The contract has been heavily criticised for failing to deliver promised improvements in dental care.
In 1999 Tony Blair pledged that everyone would have access to NHS dentistry within two years.
Figures out show that around half of the people in England saw an NHS dentist in the last two years. It means there has been a 3.9 per cent drop in the number of people treated in the first two years of the new system compared to the last two years of the old contract.
The data from the NHS Information Centre shows a rise in the number of treatments involving tooth extractions and dentures and a fall in the more complex crowns and fillings.
Dentists have consistently warned that the payment methods did not cover the costs of carrying out complex treatments and it would mean the incentive would be to pull the tooth out rather than attempt to fix it.

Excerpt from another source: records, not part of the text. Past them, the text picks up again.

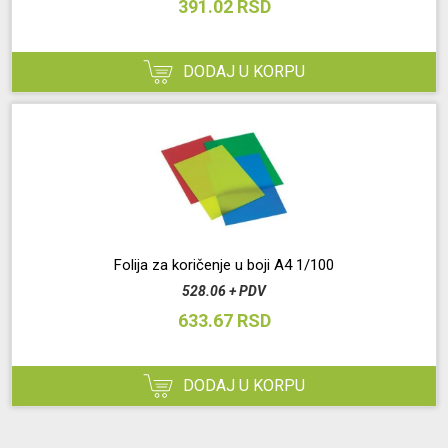
391.02 RSD
DODAJ U KORPU
Folija za koričenje u boji A4 1/100
528.06 + PDV
633.67 RSD
DODAJ U KORPU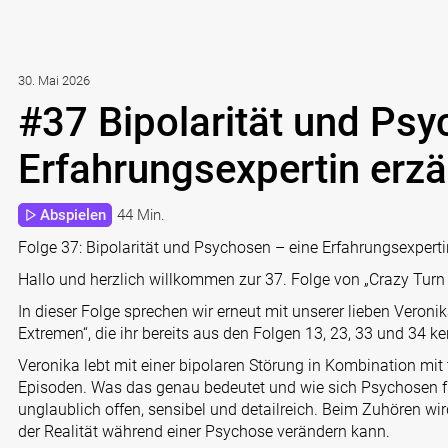
30. Mai 2026
#37 Bipolarität und Psy
Erfahrungsexpertin erzäh
Abspielen
44 Min.
Folge 37: Bipolarität und Psychosen – eine Erfahrungsexpertin 
Hallo und herzlich willkommen zur 37. Folge von „Crazy Turn –
In dieser Folge sprechen wir erneut mit unserer lieben Veron
Extremen“, die ihr bereits aus den Folgen 13, 23, 33 und 34 ke
Veronika lebt mit einer bipolaren Störung in Kombination mit
Episoden. Was das genau bedeutet und wie sich Psychosen für 
unglaublich offen, sensibel und detailreich. Beim Zuhören wi
der Realität während einer Psychose verändern kann.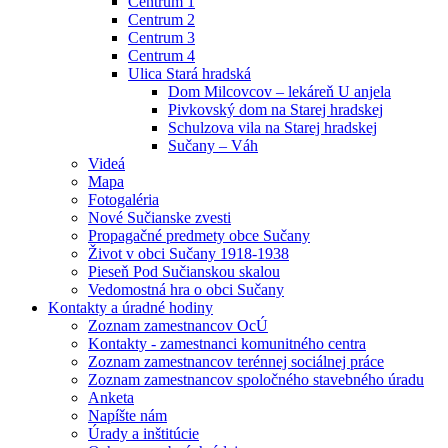
Centrum 1
Centrum 2
Centrum 3
Centrum 4
Ulica Stará hradská
Dom Milcovcov – lekáreň U anjela
Pivkovský dom na Starej hradskej
Schulzova vila na Starej hradskej
Sučany – Váh
Videá
Mapa
Fotogaléria
Nové Sučianske zvesti
Propagačné predmety obce Sučany
Život v obci Sučany 1918-1938
Pieseň Pod Sučianskou skalou
Vedomostná hra o obci Sučany
Kontakty a úradné hodiny
Zoznam zamestnancov OcÚ
Kontakty - zamestnanci komunitného centra
Zoznam zamestnancov terénnej sociálnej práce
Zoznam zamestnancov spoločného stavebného úradu
Anketa
Napíšte nám
Úrady a inštitúcie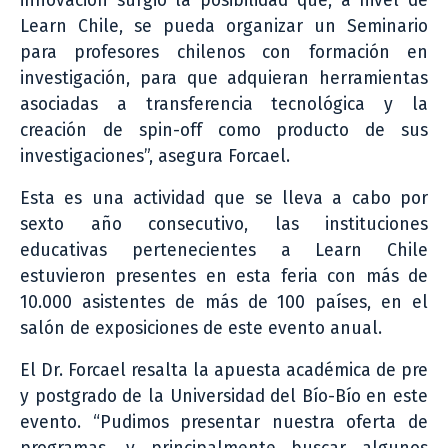
innovación surgió la posibilidad que, a nivel de
Learn Chile, se pueda organizar un Seminario
para profesores chilenos con formación en
investigación, para que adquieran herramientas
asociadas a transferencia tecnológica y la
creación de spin-off como producto de sus
investigaciones”, asegura Forcael.
Esta es una actividad que se lleva a cabo por
sexto año consecutivo, las instituciones
educativas pertenecientes a Learn Chile
estuvieron presentes en esta feria con más de
10.000 asistentes de más de 100 países, en el
salón de exposiciones de este evento anual.
El Dr. Forcael resalta la apuesta académica de pre
y postgrado de la Universidad del Bío-Bío en este
evento. “Pudimos presentar nuestra oferta de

An analysis revealed that in England the proportion of treatments involving dentures increased from 38 per cent to 48 per cent and tooth extractions increased from seven per cent to eight per cent of treatments carried out in 2007/8.

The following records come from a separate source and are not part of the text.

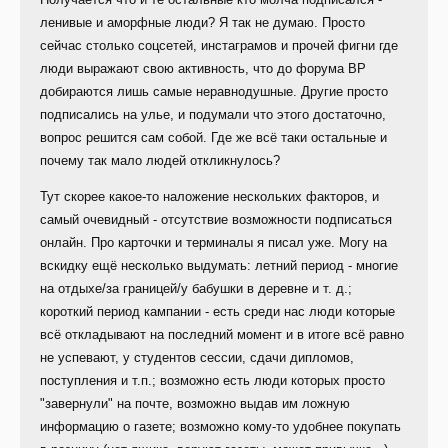
ленивые и аморфные люди? Я так не думаю. Просто
сейчас столько соцсетей, инстаграмов и прочей фигни где
люди выражают свою активность, что до форума ВР
добираются лишь самые неравнодушные. Другие просто
подписались на улье, и подумали что этого достаточно,
вопрос решится сам собой. Где же всё таки остальные и
почему так мало людей откликнулось?
Тут скорее какое-то наложение нескольких факторов, и
самый очевидный - отсутствие возможности подписаться
онлайн. Про карточки и терминалы я писал уже. Могу на
вскидку ещё несколько выдумать: летний период - многие
на отдыхе/за границей/у бабушки в деревне и т. д.;
короткий период кампании - есть среди нас люди которые
всё откладывают на последний момент и в итоге всё равно
не успевают, у студентов сессии, сдачи дипломов,
поступления и т.п.; возможно есть люди которых просто
"завернули" на почте, возможно выдав им ложную
информацию о газете; возможно кому-то удобнее покупать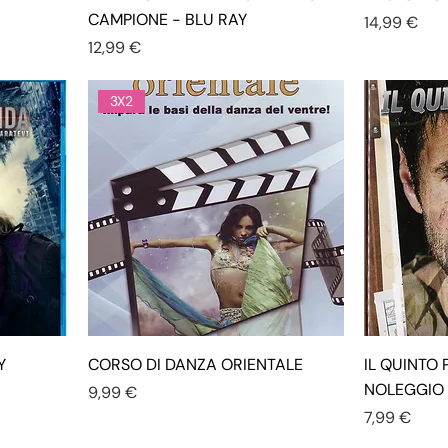
CAMPIONE - BLU RAY
Prezzo
14,99 €
Prezzo
12,99 €
3X2
Y
CORSO DI DANZA ORIENTALE
IL QUINTO 
NOLEGGIO
Prezzo
9,99 €
Prezzo
7,99 €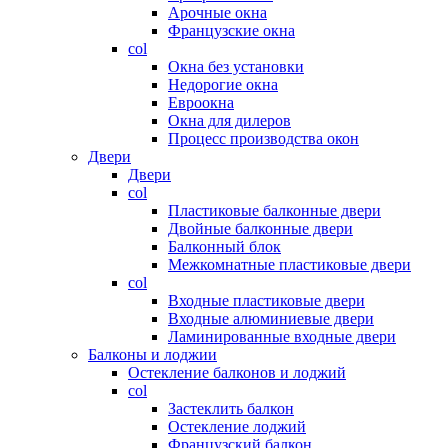
Арочные окна
Французские окна
col
Окна без установки
Недорогие окна
Евроокна
Окна для дилеров
Процесс производства окон
Двери
Двери
col
Пластиковые балконные двери
Двойные балконные двери
Балконный блок
Межкомнатные пластиковые двери
col
Входные пластиковые двери
Входные алюминиевые двери
Ламинированные входные двери
Балконы и лоджии
Остекление балконов и лоджий
col
Застеклить балкон
Остекление лоджий
Французский балкон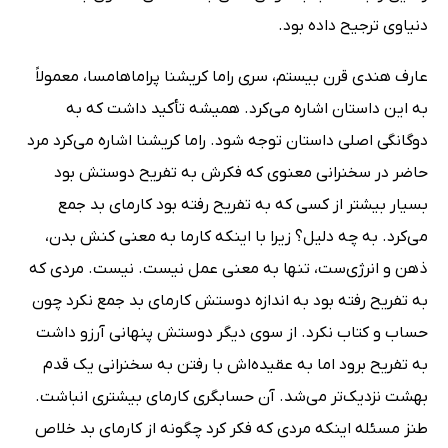
دنیاوی ترجیح داده بود.
عارف هندی قرن بیستم، سری راما کریشنا پراماهامسا، معمولاً
به این داستان اشاره می‌کرد. همیشه تأکید داشت که به
دوگانگی اصلی داستان توجه شود. راما کریشنا اشاره می‌کرد مرد
حاضر در سخنرانی معنوی که فکرش به تفریح دوستش بود
بسیار بیشتر از کسی که به تفریح رفته بود کارمای بد جمع
می‌کرد. به چه دلیل؟ زیرا با اینکه کارما به معنی کنش بدن،
ذهن و انرژی‌ست، تنها به معنی عمل نیست. نیست. مردی که
به تفریح رفته بود به اندازه دوستش کارمای بد جمع نکرد چون
حساب و کتاب نکرد. از سوی دیگر دوستش پنهانی آرزو داشت
به تفریح برود اما به عقیده‌اش با رفتن به سخنرانی یک قدم
بهشت نزدیک‌تر می‌شد. آن حسابگری کارمای بیشتری انباشت.
طنز مسئله اینکه مردی که فکر کرد چگونه از کارمای بد خلاص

In Wales the proportion of treatments where a tooth was pulled out increased from almost eight per cent to over nine per cent although there was no significant change in dentures.
Meanwhile treatments including crowns dropped from 48 per cent to 35 per cent in England and in Wales dropped from 44 per cent to 35 per cent.
Fillings also reduced from 28 per cent of treatments to 26 per cent.
Other findings show the number of dentists carrying out NHS work has increased by 3.2 per cent , an extra 655 dentists, compared to 2006/7.
Patients also paid more towards their NHS treatment with an increase of £56m or almost 12 per cent in revenue from patient charges.
Health Direct asks what is the difference between being made to pay for NHS dentistry services and being made to pay for cancer drugs?